*WHAT THE TASK REQUIRES:* Rewrite the writing-process interview between "3. As far as" and "re-write that much.", inclusive, changing every "re-writing" to "revising".
== TEXT PASSAGE ==
3. As far as the writing process goes—including such things as conception of idea all the way through to money in the bank—what is the least favourite bit? (Everyone has one!) Hate re-writing. I sometimes take a long time preparing and writing, just so I have to do the least re-writing possible. In the past, I used to avoid it all that I could, but now I accept it as part of the process, still, it annoys me to have to do it. So I prepare and prepare, plan, structure, go through the scenes over and over, before I write. Which is sometimes frustrating. Still, I usually don’t have to re-write that much.

4. Conversely, what is the bit of the writing process that gets your writery brain grinning? Dialogues. Love dialogues. I love action scenes and when I get in the rhythm, I really drool over them. But if I must choose just one, dialogues are the thing. I love playing with the relationships and the dynamics between the characters.

5. If you could steal any author’s ability to improve your own work, who would you steal from and why? (e.g. Tolkien’s language skills, Douglas Adams’ humour, etc.)Ooo! I wish you had asked this one before the previous question!! I would definitely steal George R.R. Martin’s plot talent. The way the guy foreshadows and carefully grooms you over time and then completely destroys you or sends you to the sky is awesome! I love playing with details and create plotlines and storylines that will surprise you later, as they cross and cross. I love it when I can surprise my readers with clever solutions, but Martin is way better than I am. I’d love to have his talent for the thing.
===
== DATA RECORDS ==
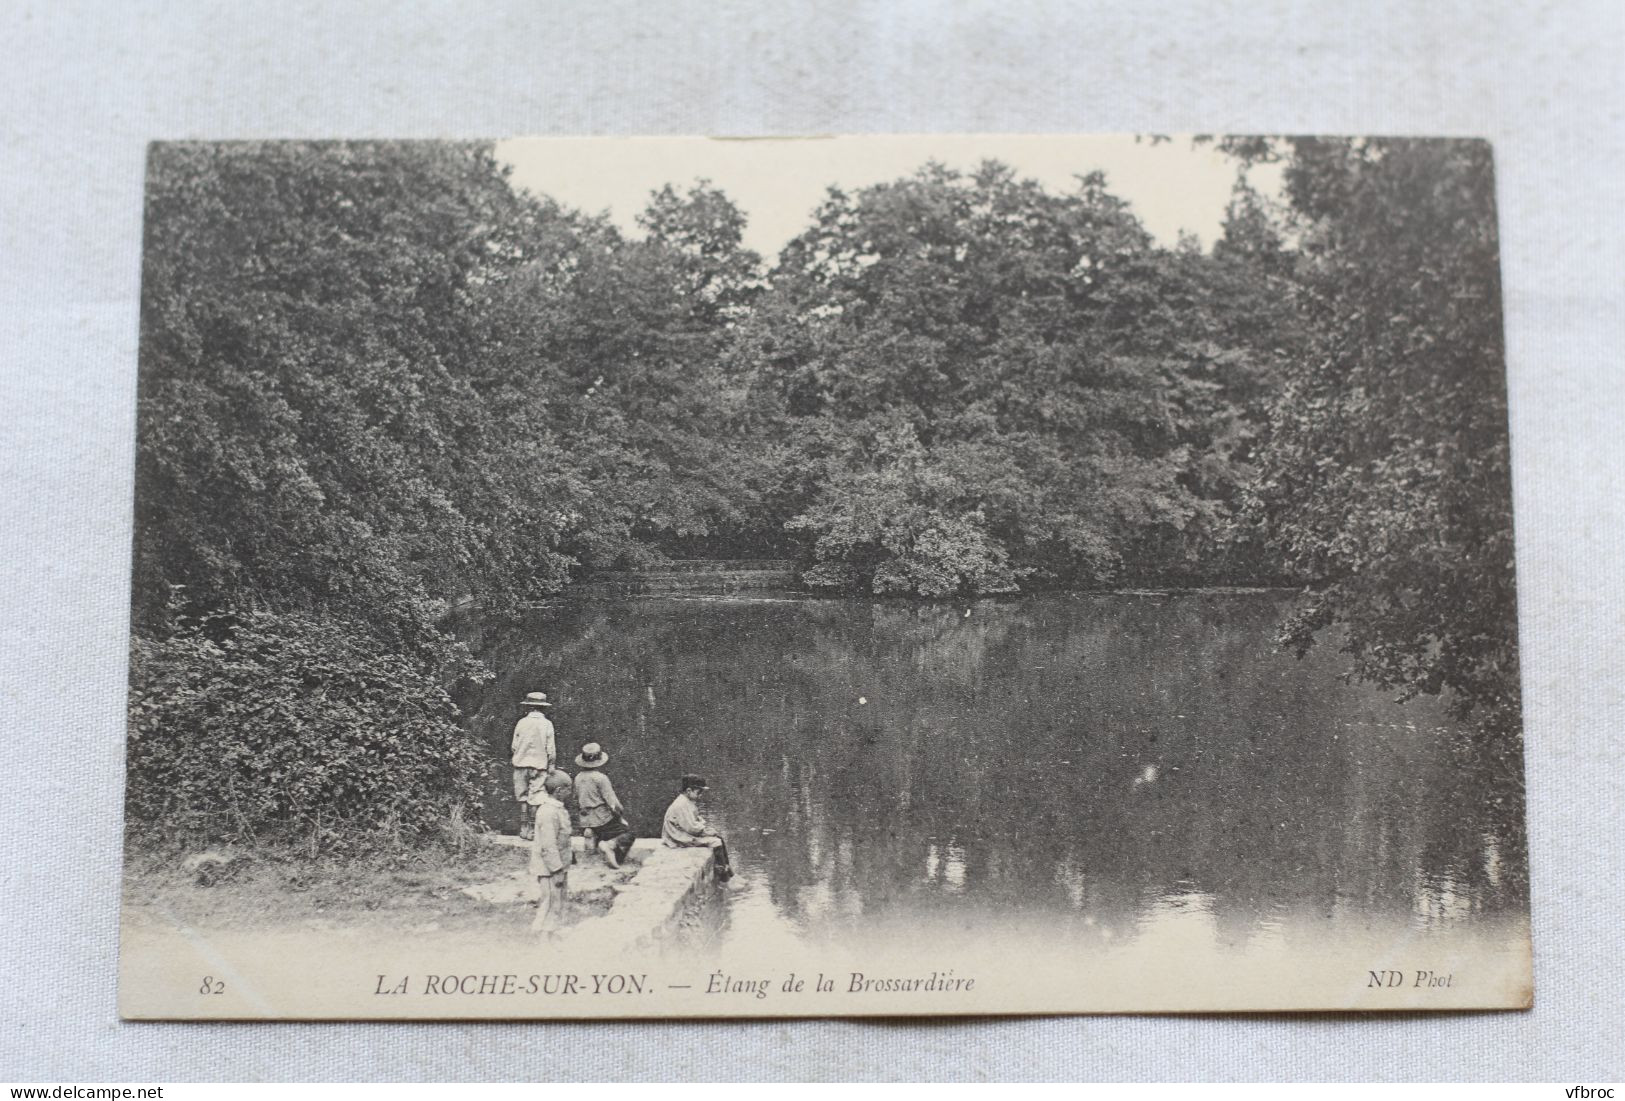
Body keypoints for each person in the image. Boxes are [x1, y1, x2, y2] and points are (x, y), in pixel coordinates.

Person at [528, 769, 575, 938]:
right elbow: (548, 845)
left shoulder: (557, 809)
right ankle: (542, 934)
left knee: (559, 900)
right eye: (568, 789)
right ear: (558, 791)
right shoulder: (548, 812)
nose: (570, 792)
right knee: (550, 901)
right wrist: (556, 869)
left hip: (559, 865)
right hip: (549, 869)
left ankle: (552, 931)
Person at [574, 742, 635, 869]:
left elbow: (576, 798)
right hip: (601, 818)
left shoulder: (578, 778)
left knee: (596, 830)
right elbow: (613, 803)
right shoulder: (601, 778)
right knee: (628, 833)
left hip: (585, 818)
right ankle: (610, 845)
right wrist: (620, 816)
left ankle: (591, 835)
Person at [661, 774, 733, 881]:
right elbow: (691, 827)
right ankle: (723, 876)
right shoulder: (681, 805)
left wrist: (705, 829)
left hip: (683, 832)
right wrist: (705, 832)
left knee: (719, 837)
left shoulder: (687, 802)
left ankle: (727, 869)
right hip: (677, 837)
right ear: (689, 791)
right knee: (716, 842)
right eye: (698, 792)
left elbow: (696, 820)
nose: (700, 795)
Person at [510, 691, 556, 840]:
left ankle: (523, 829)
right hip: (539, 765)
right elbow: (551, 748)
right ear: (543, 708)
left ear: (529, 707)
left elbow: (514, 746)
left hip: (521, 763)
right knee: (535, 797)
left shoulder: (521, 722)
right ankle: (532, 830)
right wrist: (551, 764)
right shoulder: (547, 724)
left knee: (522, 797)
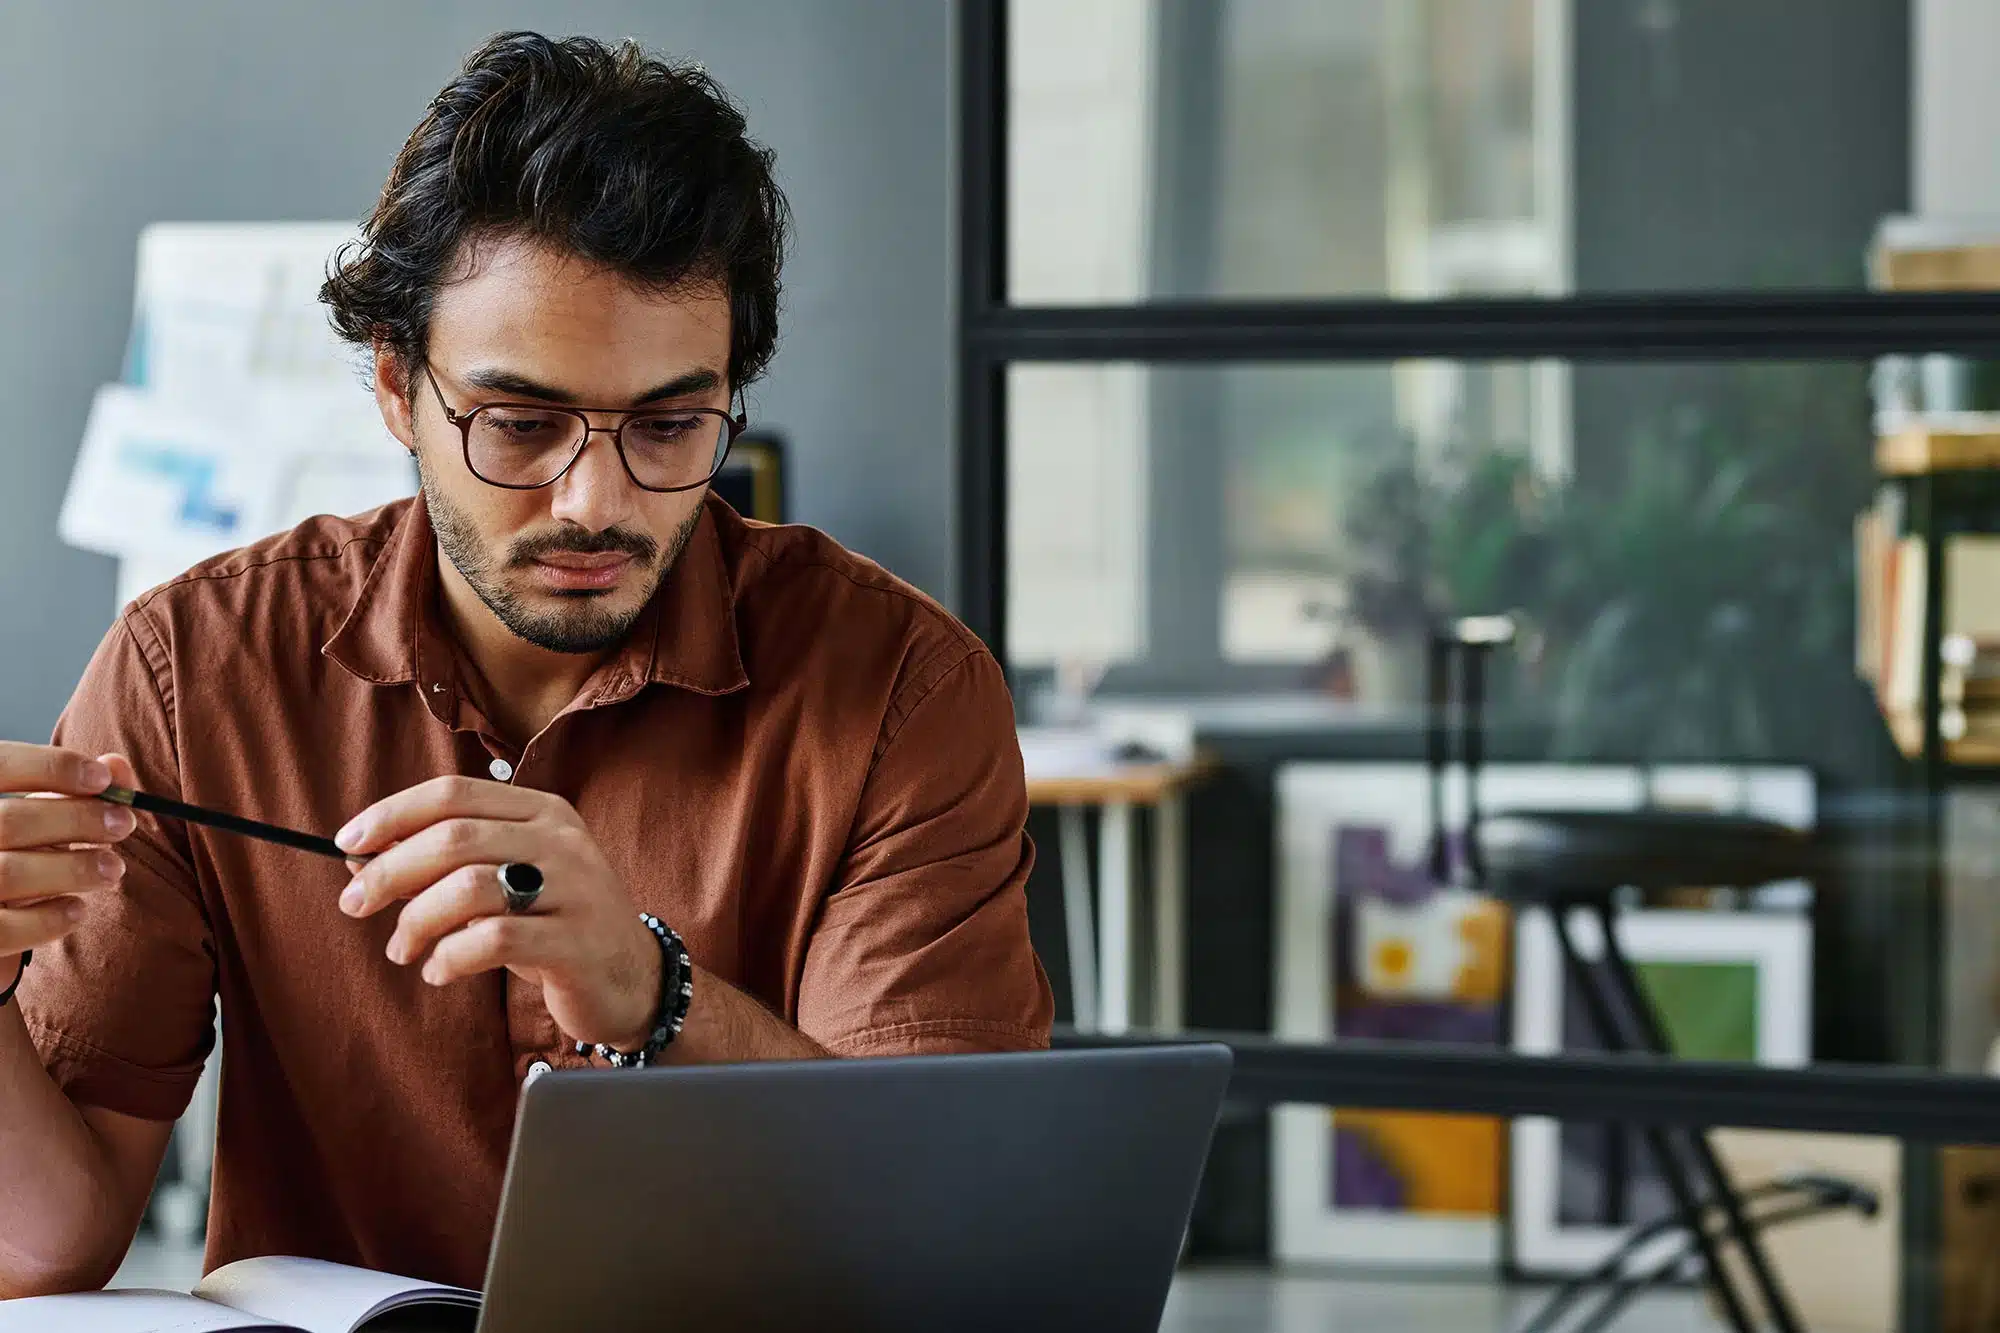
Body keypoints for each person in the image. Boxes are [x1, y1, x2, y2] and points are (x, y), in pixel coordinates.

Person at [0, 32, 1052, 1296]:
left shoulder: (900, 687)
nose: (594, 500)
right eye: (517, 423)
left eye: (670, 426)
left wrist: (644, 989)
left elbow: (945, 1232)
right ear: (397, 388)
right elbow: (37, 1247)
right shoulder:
===
*COMPLETED EXERCISE:*
3. As far as the writing process goes—including such things as conception of idea all the way through to money in the bank—what is the least favourite bit? (Everyone has one!) Hate revising. I sometimes take a long time preparing and writing, just so I have to do the least revising possible. In the past, I used to avoid it all that I could, but now I accept it as part of the process, still, it annoys me to have to do it. So I prepare and prepare, plan, structure, go through the scenes over and over, before I write. Which is sometimes frustrating. Still, I usually don’t have to re-write that much.